** Exercise goal **
Can you repeat every row below word for word, leaving the pictures out?

** Material provided **
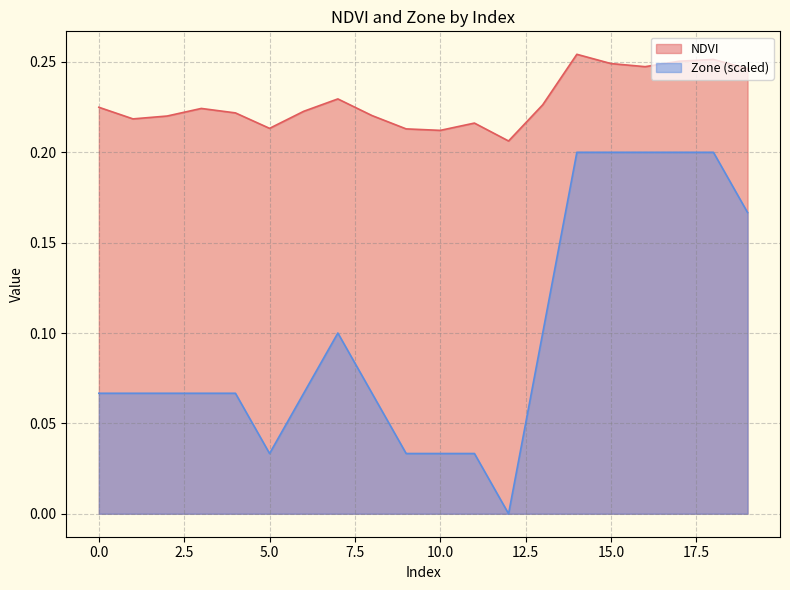

What is the average value of the NDVI series?

0.2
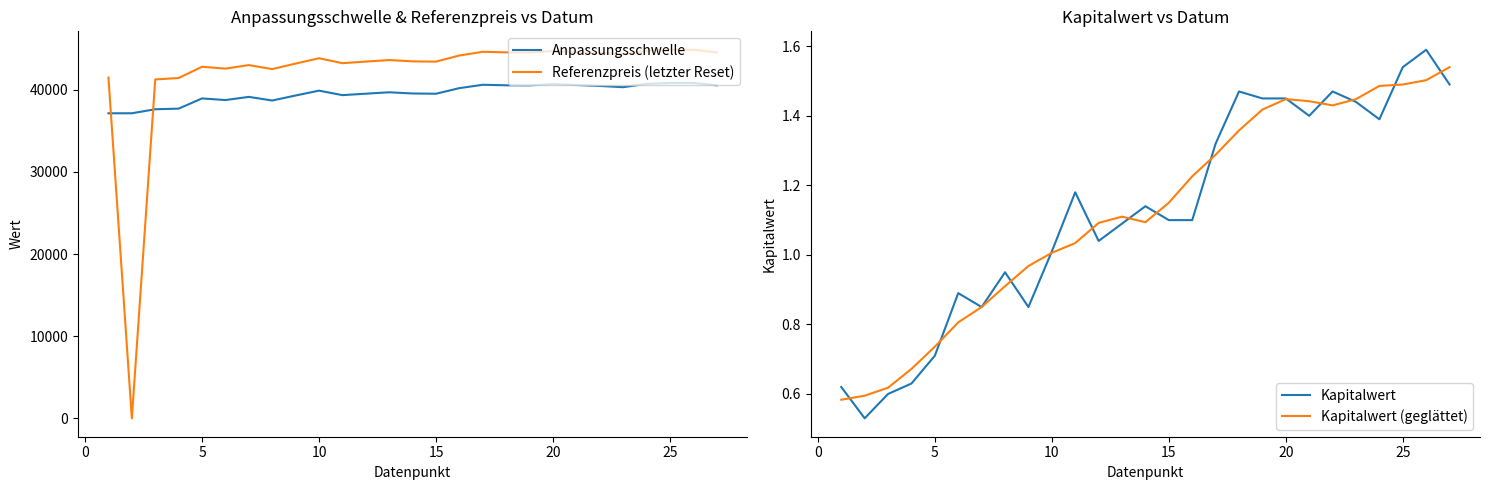

The value of Referenzpreis (letzter Reset) at 5 is 27084.3. True or false?

False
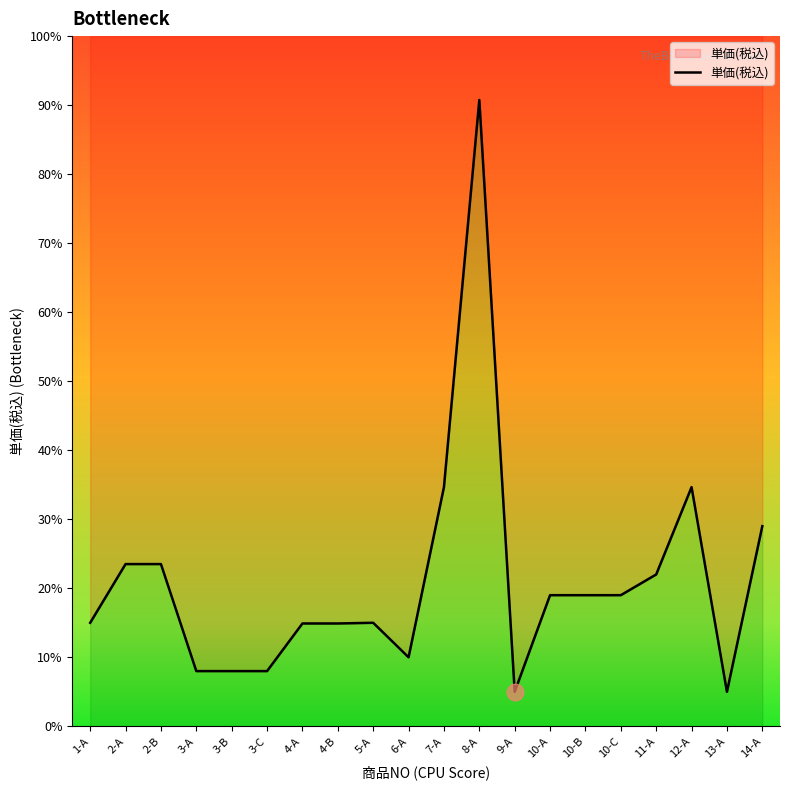

List the labels in order of value, smallest first.

9-A, 13-A, 3-A, 3-B, 3-C, 6-A, 4-A, 4-B, 1-A, 5-A, 10-A, 10-B, 10-C, 11-A, 2-A, 2-B, 14-A, 7-A, 12-A, 8-A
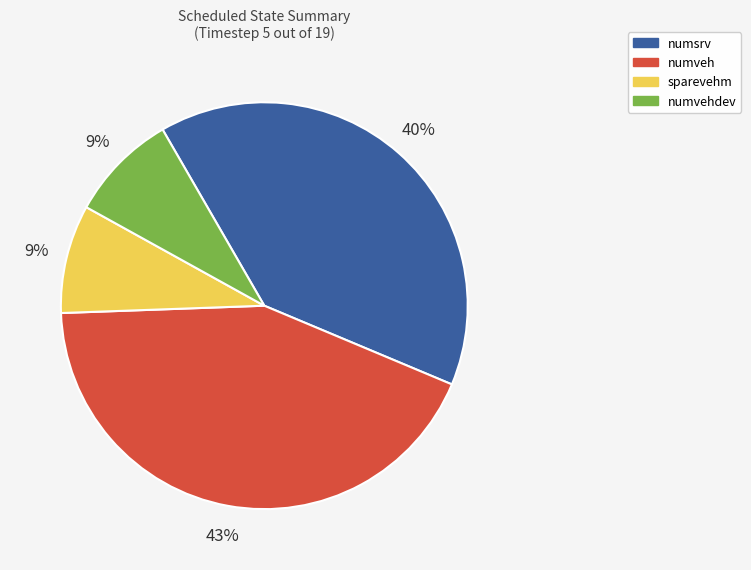

To the nearest percent, what is the difference between the largest and smallest slice percentages?

34%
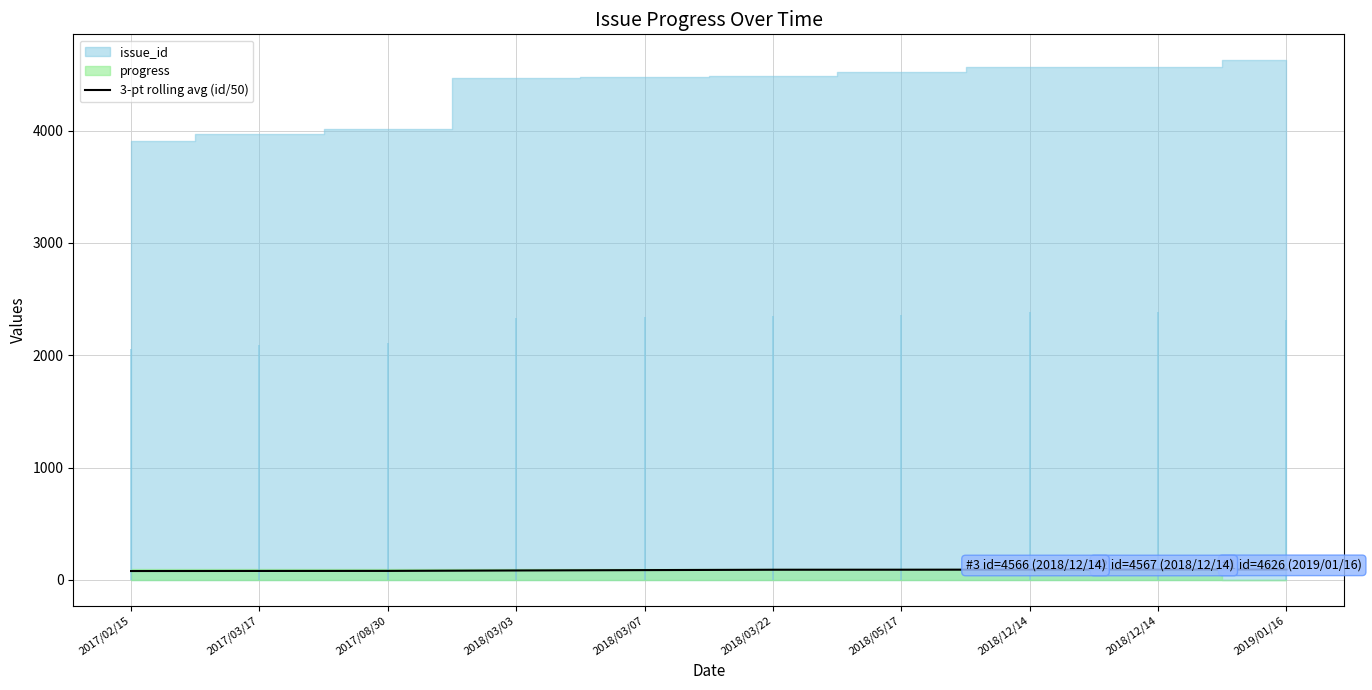

What is the label of the 3rd point from the left?

2017/08/30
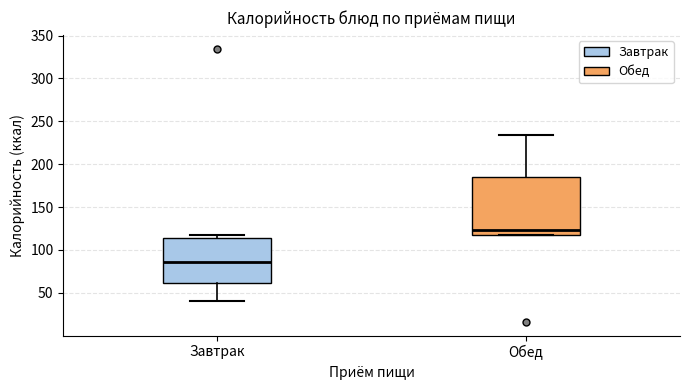

Which box is the tallest, from its lower edge to its upper edge?

Обед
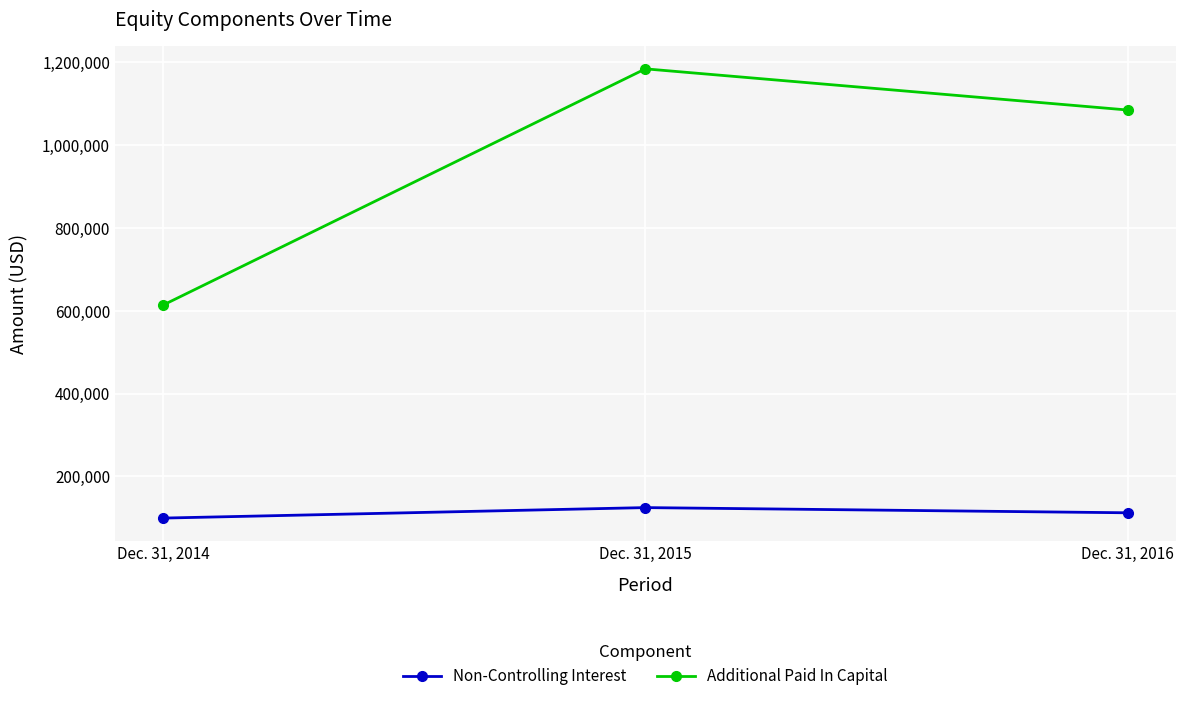

Which label corresponds to the largest value in the chart?

Dec. 31, 2015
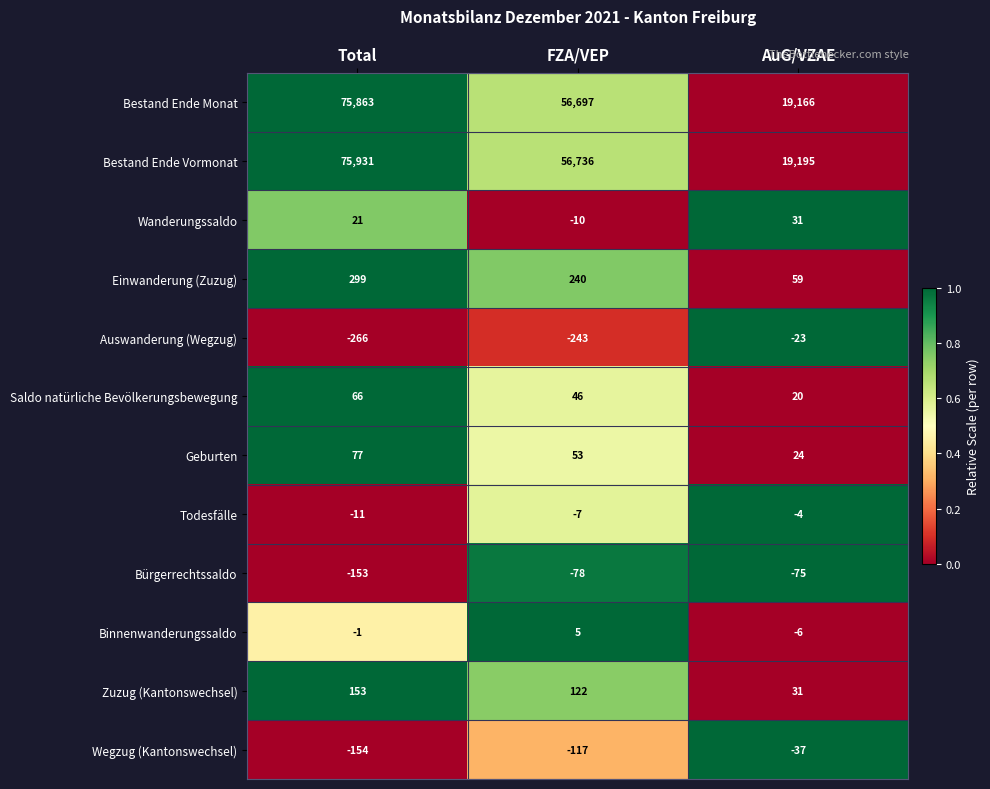

What is the average value of the Bestand Ende Vormonat series?

50621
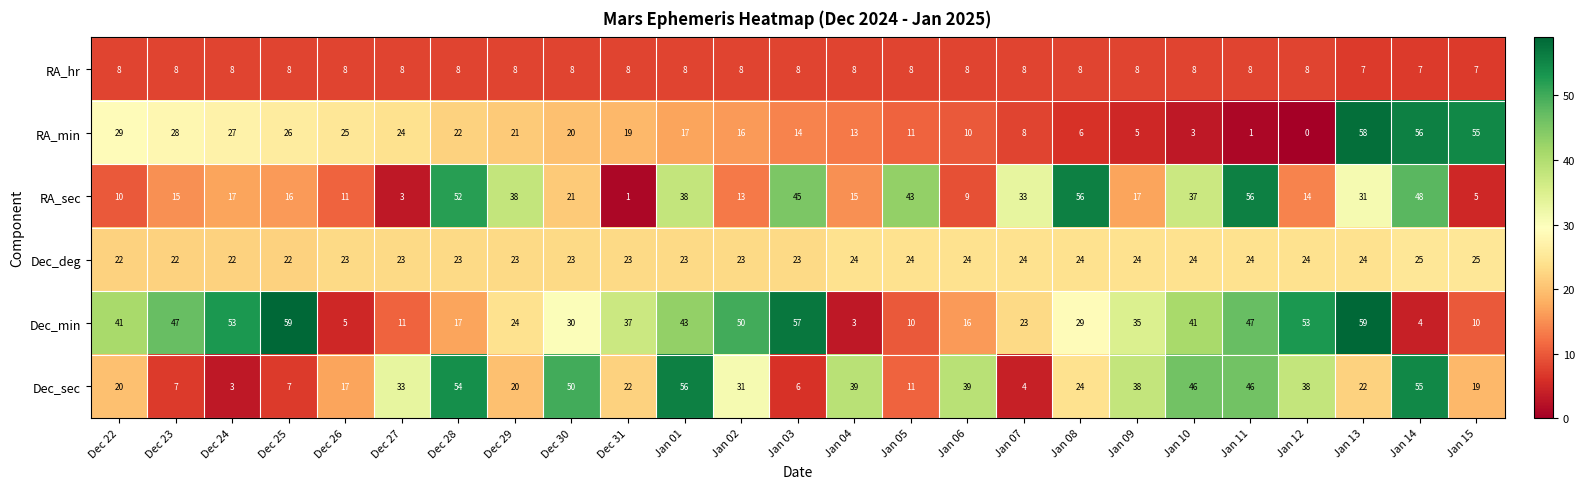

Which series has the largest range (max minus min)?

RA_min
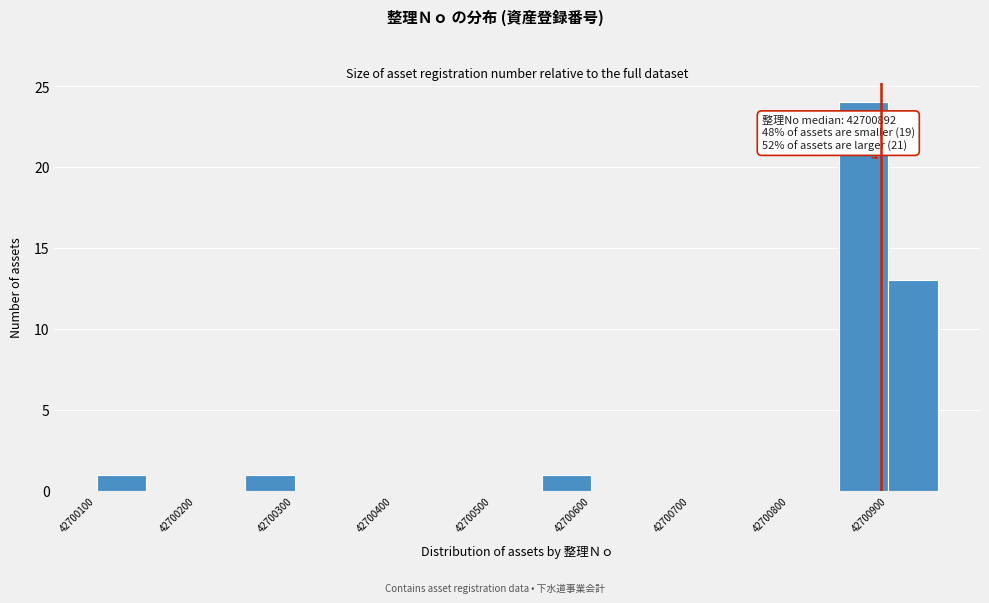

Which range on the x-axis has the tallest bar?

42700850 to 42700900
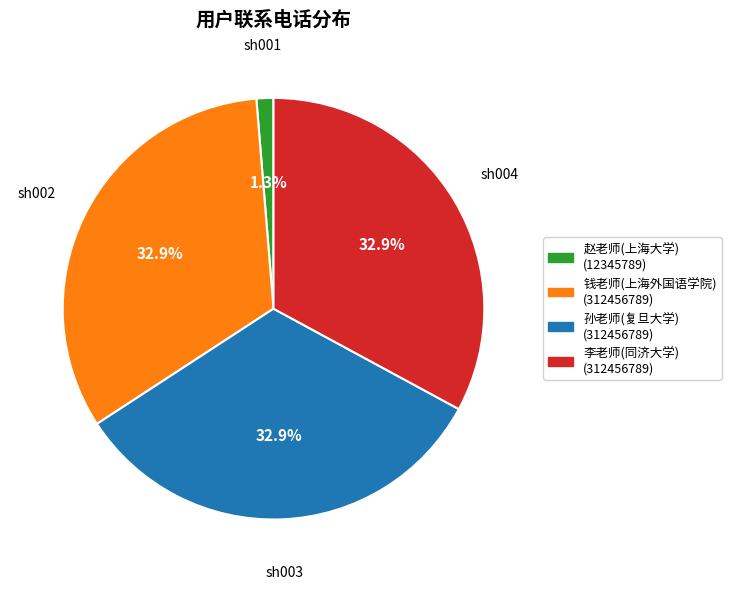

Is there a majority slice in this chart?

No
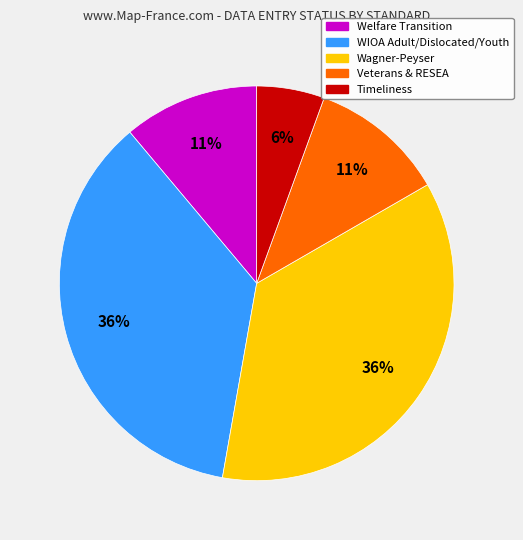

Does Welfare Transition account for over 50% of the chart?

No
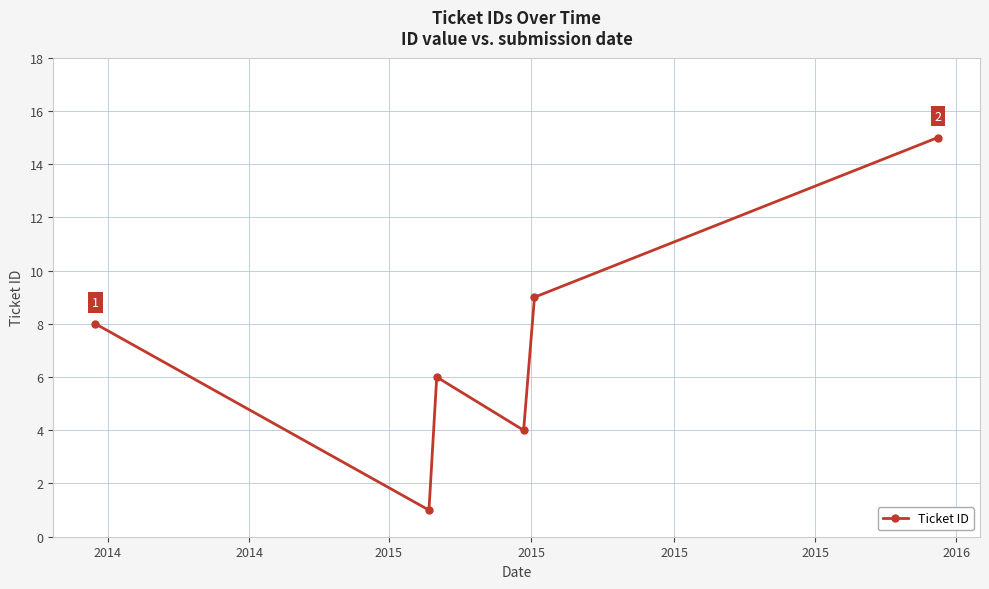

How many interior local peaks (higher than both neighbors) does the data have?

1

** Result of this exercise **
What is the average value of the NDVI series?

0.2

The value of Referenzpreis (letzter Reset) at 5 is 27084.3. True or false?

False

List the labels in order of value, smallest first.

9-A, 13-A, 3-A, 3-B, 3-C, 6-A, 4-A, 4-B, 1-A, 5-A, 10-A, 10-B, 10-C, 11-A, 2-A, 2-B, 14-A, 7-A, 12-A, 8-A

To the nearest percent, what is the difference between the largest and smallest slice percentages?

34%

What is the label of the 3rd point from the left?

2017/08/30

Which box is the tallest, from its lower edge to its upper edge?

Обед

Which label corresponds to the largest value in the chart?

Dec. 31, 2015

What is the average value of the Bestand Ende Vormonat series?

50621

Which series has the largest range (max minus min)?

RA_min

Which range on the x-axis has the tallest bar?

42700850 to 42700900

Is there a majority slice in this chart?

No

Does Welfare Transition account for over 50% of the chart?

No

How many interior local peaks (higher than both neighbors) does the data have?

1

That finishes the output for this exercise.